However, each department decides who to admit by itself, and departments can be very different — different fields, different standards, different competitiveness. So the researchers drilled down and looked at the acceptance rates within each of those six big departments.

What they found was surprising:

  • In four of the six departments, women actually had a higher acceptance rate than men.
  • In the other two departments, men had the higher acceptance rate.

But those two departments weren’t big enough or different enough to explain the large overall gap in the combined data.

We can find a reversal:

  • Overall across departments: men seem to be favored.
  • Inside most departments: women do as well or better than men.

Simpson's Paradox

This is an example of what’s often called Simpson’s paradox: a situation where a pattern that appears in overall (aggregate) data reverses when you break the data into subgroups.

In this case:

  • Event $Y$: the applicant is accepted.
  • Event $A$: the applicant is female (gender treated as a binary variable).
  • Variable $Z$: which department the applicant applied to.

Simpson’s paradox means it can happen that:

  • For each department ($Z$), women might do as well as or better than men:

$$P(\text{accepted} \mid \text{female}, Z) \ge P(\text{accepted} \mid \text{male}, Z),$$ but

  • Overall, women still have a lower acceptance rate than men:

$$P(\text{accepted} \mid \text{female}) < P(\text{accepted} \mid \text{male}).$$

This happens because men and women apply to different departments in different proportions, and those departments have different levels of competitiveness.

From the data, one thing is very clear: Gender affects which departments people apply to.
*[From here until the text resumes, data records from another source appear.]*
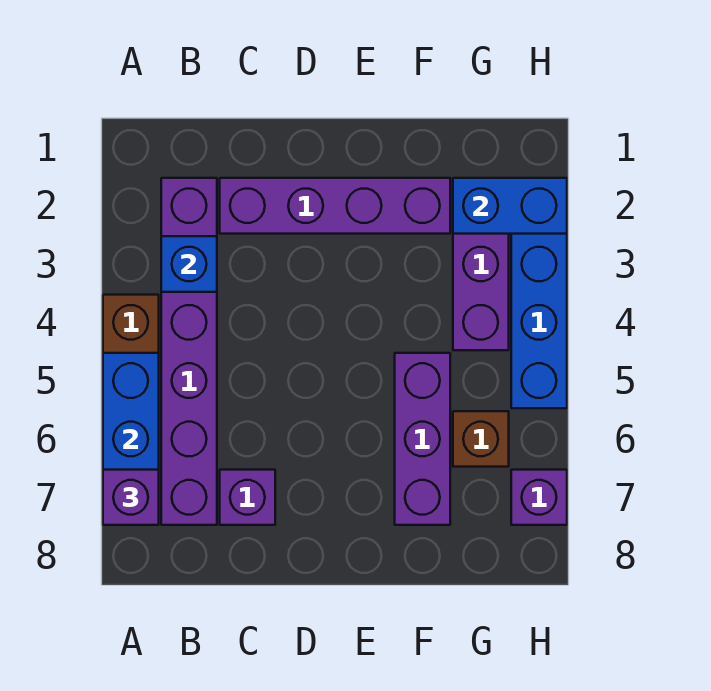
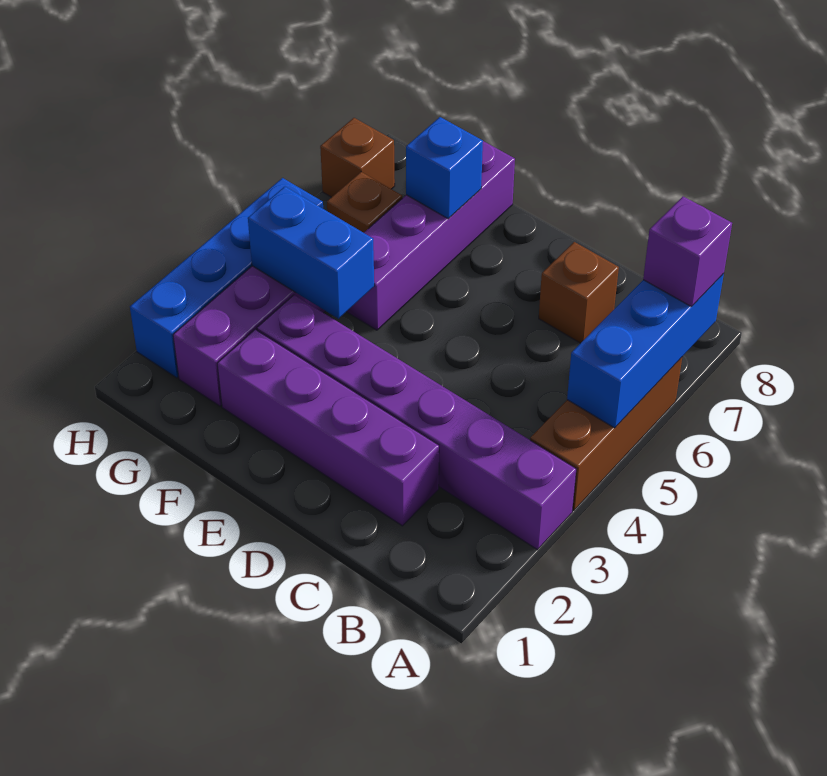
purple brick B2:B7 level 1 -> purple brick A3:F3 level 1
blue brick B3 level 2 -> blue brick F7 level 2
purple brick C7 level 1 -> brown brick C7 level 1
purple brick F5:F7 level 1 -> purple brick F5:F8 level 1
blue brick G2:H2 level 2 -> blue brick F4:G4 level 2
purple brick H7 level 1 -> brown brick H7 level 1

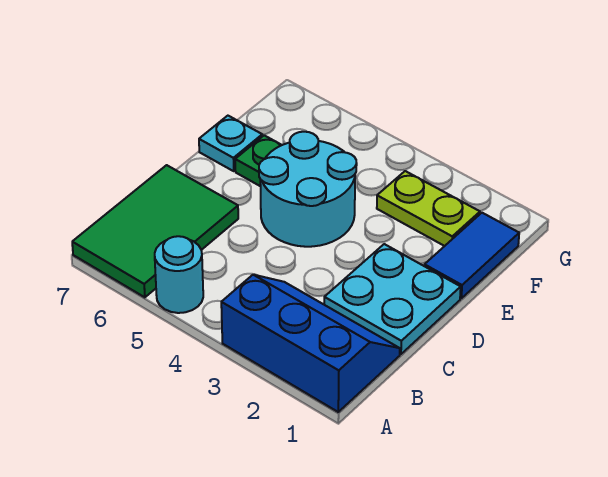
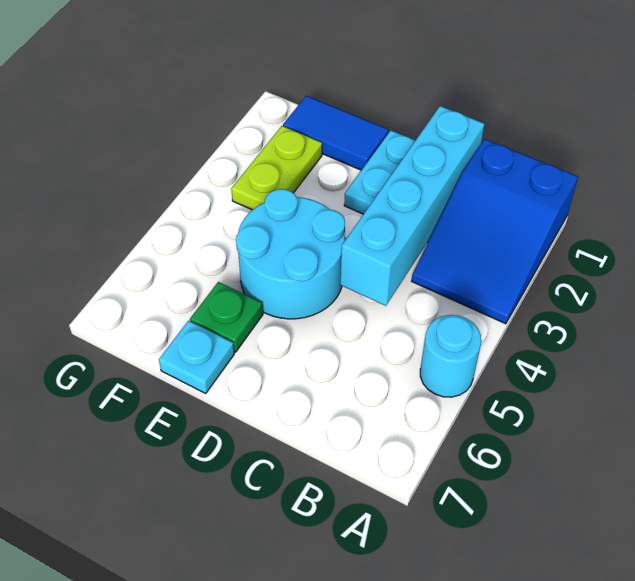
blue slope A1:B3 level 1 top A -> blue slope A1:B3 level 1 top 1
green tile A6:C7 level 1 -> none
none -> cyan brick C1:C4 level 2

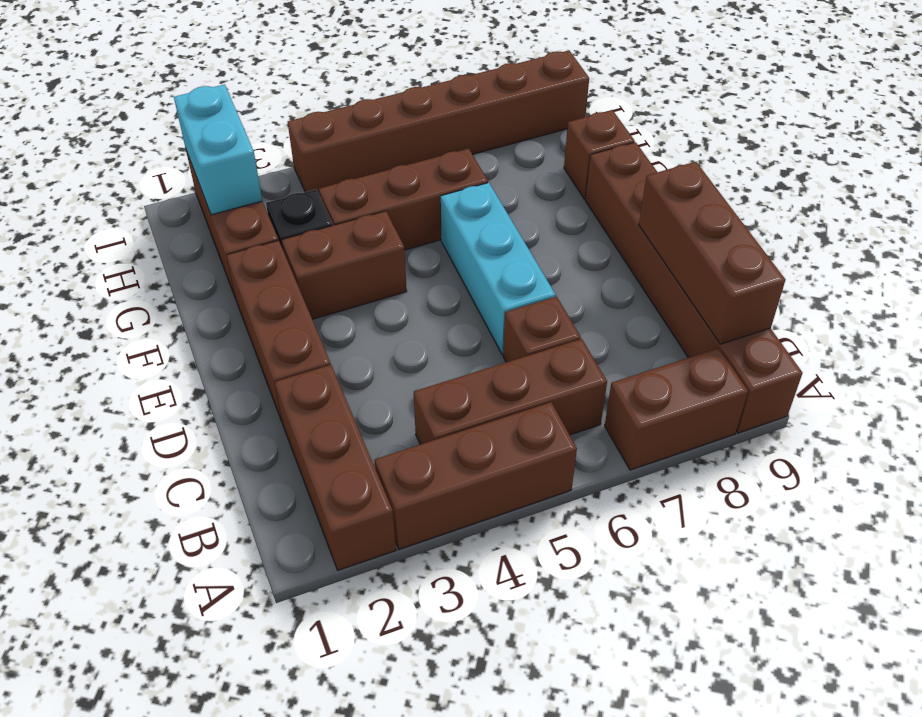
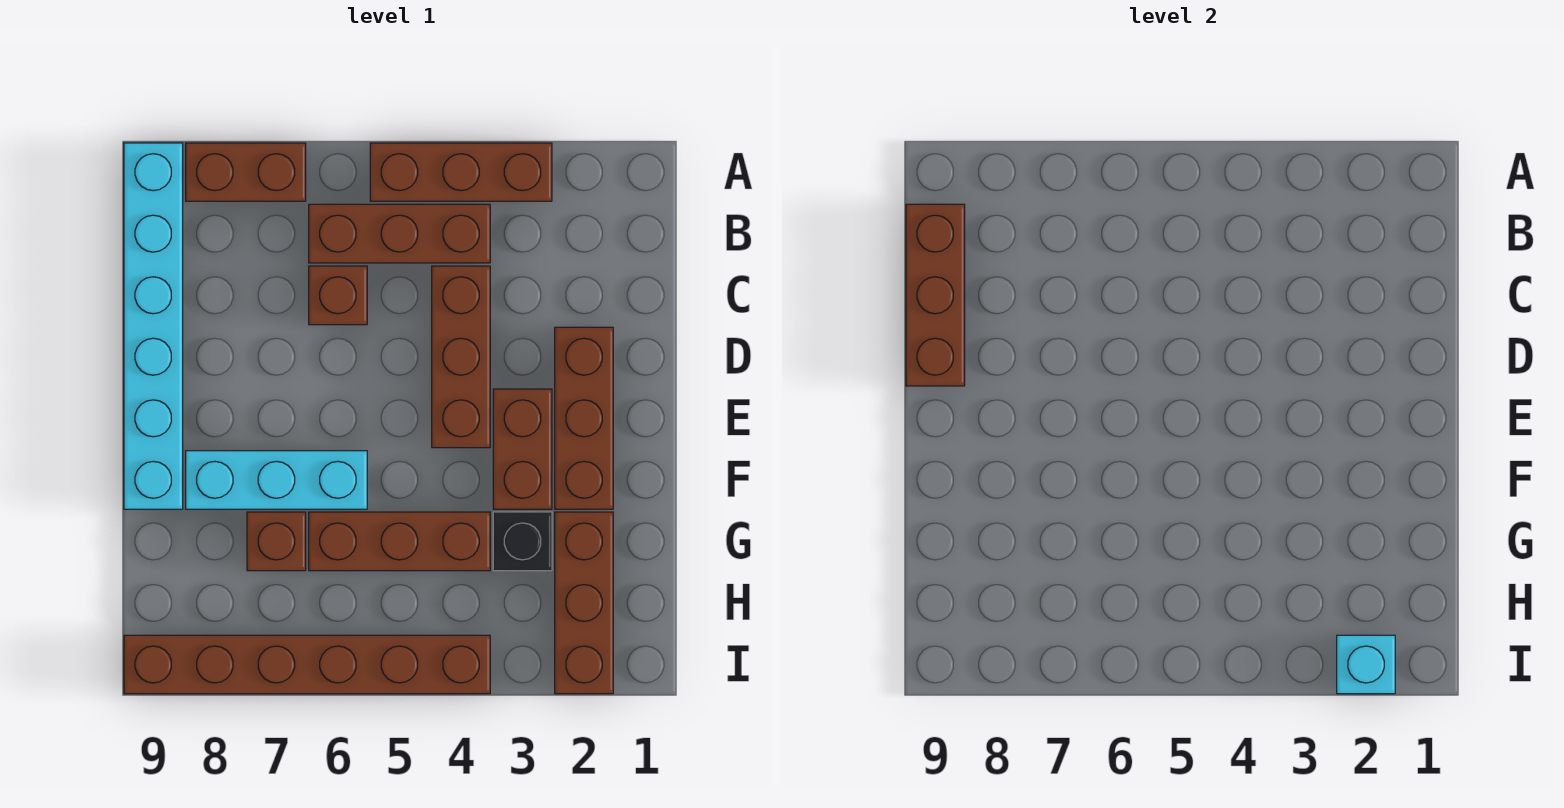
brown brick A2:C2 level 1 -> brown brick C4:E4 level 1
brown brick A9:F9 level 1 -> cyan brick A9:F9 level 1
cyan brick D6:F6 level 1 -> cyan brick F6:F8 level 1
brown brick F3:F4 level 1 -> brown brick E3:F3 level 1
brown brick G9 level 1 -> brown brick G7 level 1
cyan brick H2:I2 level 2 -> cyan brick I2 level 2

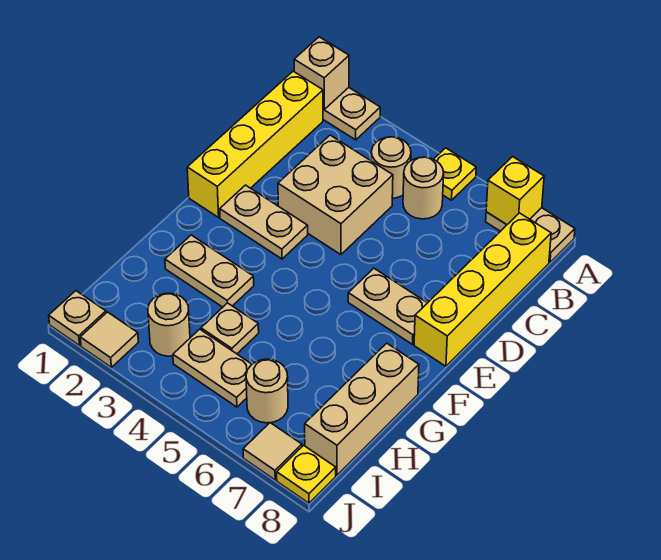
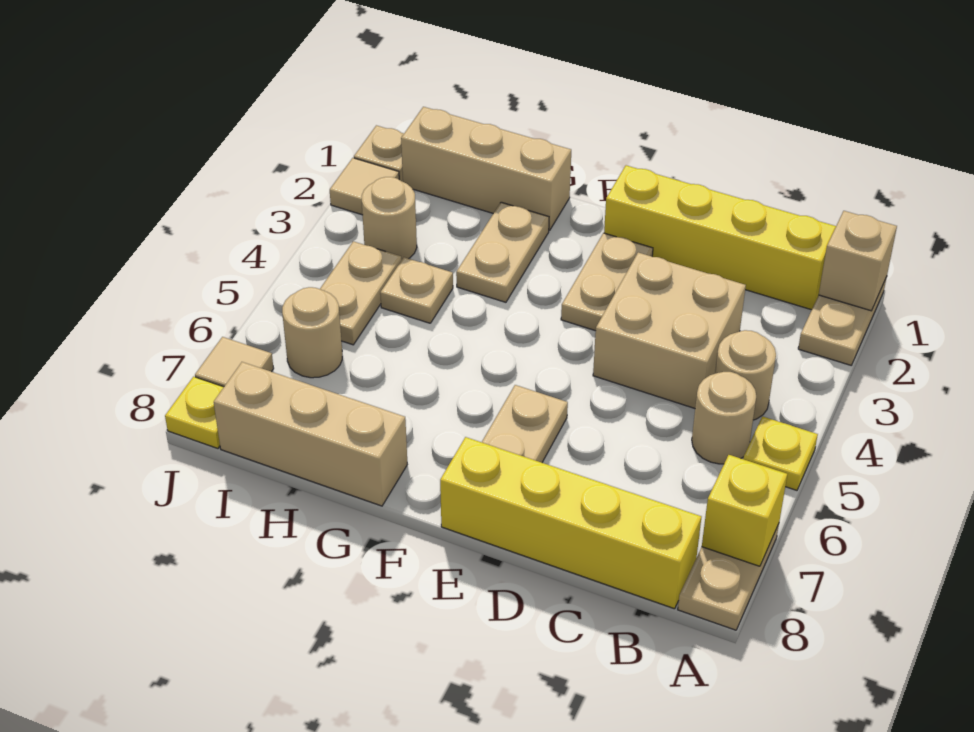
none -> tan brick G1:I1 level 1

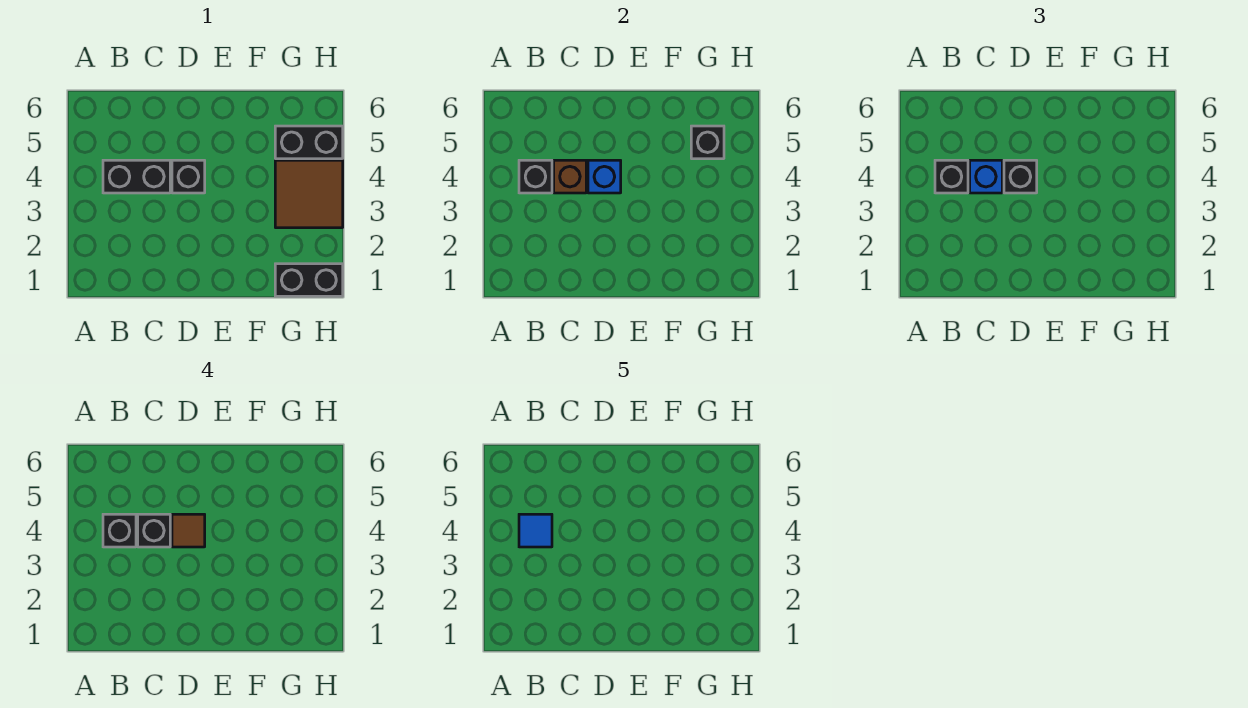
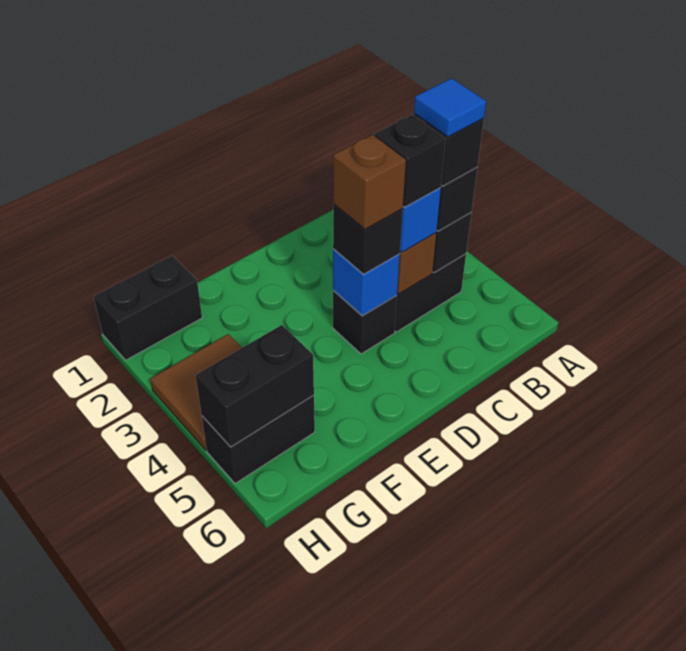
brown tile D4 level 4 -> brown brick D4 level 4
black brick G5 level 2 -> black brick G5:H5 level 2

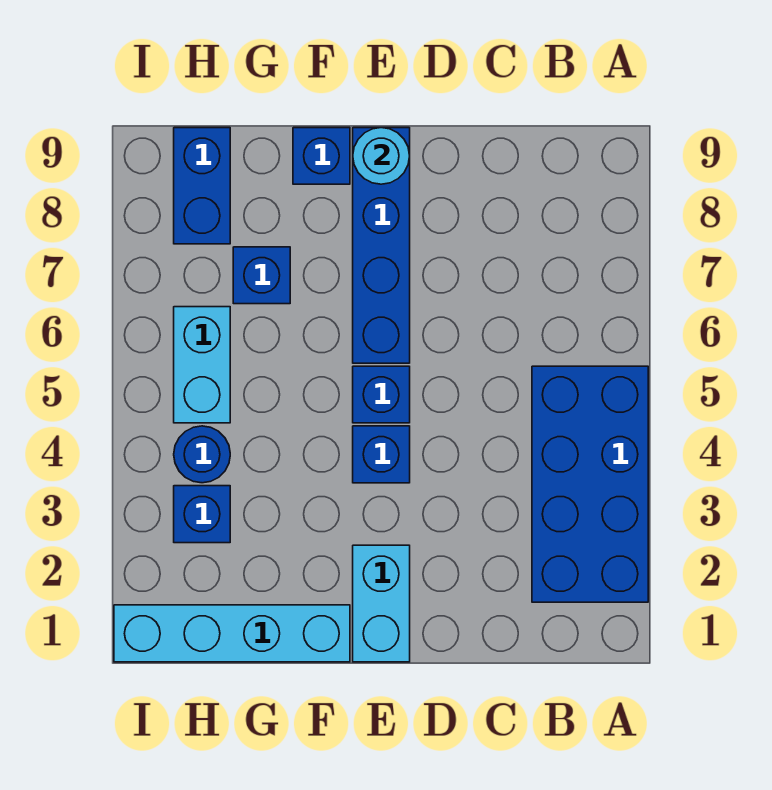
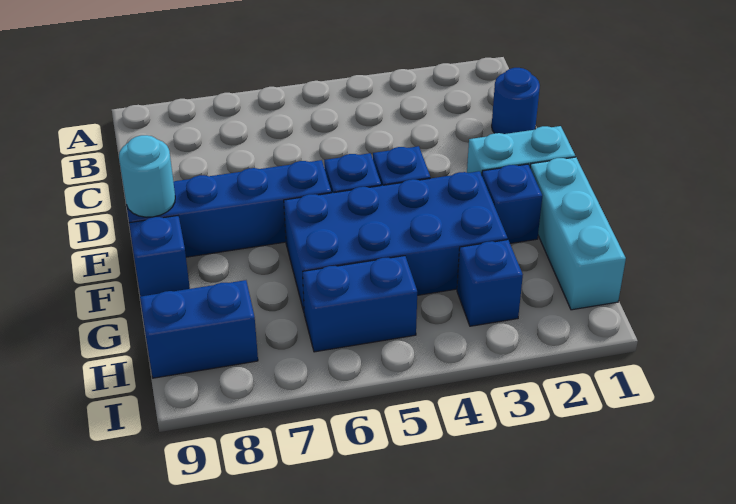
blue brick A2:B5 level 1 -> blue brick F3:G6 level 1
cyan brick F1:I1 level 1 -> cyan brick F1:H1 level 1
blue brick G7 level 1 -> blue brick F2 level 1
blue round brick H4 level 1 -> blue round brick C1 level 1
cyan brick H5:H6 level 1 -> blue brick H5:H6 level 1

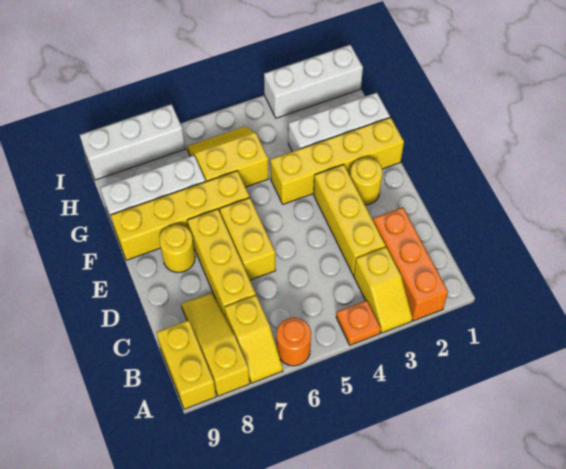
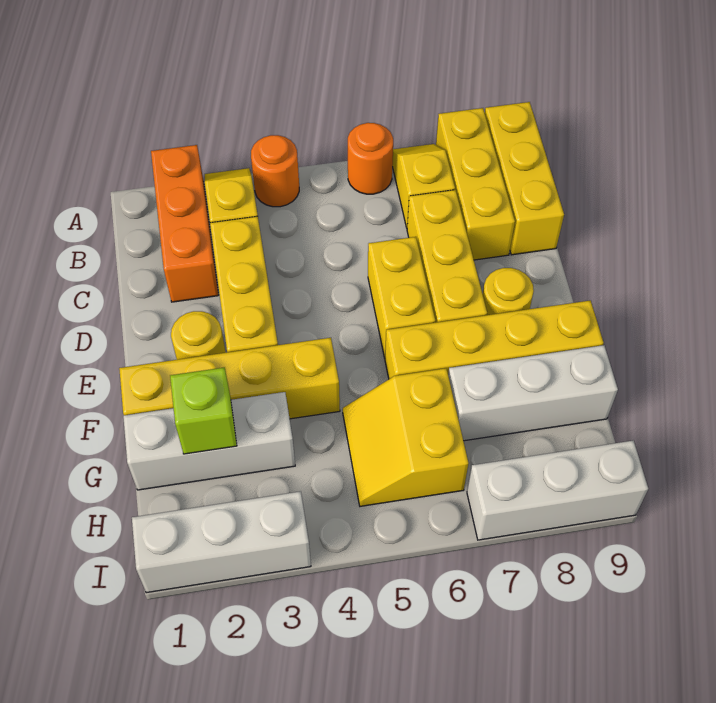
orange plate A4 level 1 -> orange round brick A4 level 1
yellow slope A8:C8 level 1 top A -> yellow brick A8:C8 level 1
yellow brick A9:B9 level 1 -> yellow brick A9:C9 level 1
none -> lime brick G2 level 2
yellow slope G5:H6 level 1 top G -> yellow slope G5:H6 level 1 top 6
Men and women have different patterns of department choice.

We also know that departments differ in how hard it is to get in. Some have low acceptance rates (very competitive), others have higher acceptance rates.

So one plausible explanation is:

  • Women tended to apply more to highly competitive departments, while men applied more to less competitive ones.
  • As a result, women were rejected more often overall, even though departments themselves may have treated individual male and female applicants fairly.

This was essentially the conclusion of the original study. They argued:

  • The bias seen in the combined statistics does not come from admissions committees systematically discriminating against women.
  • Instead, it comes from earlier stages in the pipeline: the way society and the education system have steered women toward certain fields.

They suggested that women were shunted by their upbringing and education into fields that:

  • are more crowded,
  • have fewer resources and funding,
  • have lower completion rates,
  • and often lead to poorer job prospects.

In other words, they said the gender bias was mainly a pipeline problem1: by the time women reached graduate applications, they were already concentrated in less favorable, more competitive fields, through no fault of the departments themselves. However, it’s hard to fully defend or criticize that conclusion using this data alone, because key information is missing.

For example, we don’t know why women chose those more competitive departments:

  • Maybe some less competitive departments (like certain engineering programs) were unwelcoming to women.
  • Maybe some departments had a bad reputation for how they treated women, so women avoided them.
  • Maybe the way departments advertised or described themselves discouraged women from applying.

We also don’t know anything about the qualifications of applicants:

  • It could be that, because of social barriers, women who applied to engineering in 1973 were on average more qualified than the men who applied.
  • In that case, if the acceptance rate for men and women is equal, it might actually mean women are being held to a higher bar, which would be discrimination.

So, the observed acceptance rates alone cannot tell us whether there was discrimination or not. They leave us with many plausible stories, and we can’t distinguish between them without more information.

Given this uncertainty, there are two possible options:

  1. Design a new study and collect better data.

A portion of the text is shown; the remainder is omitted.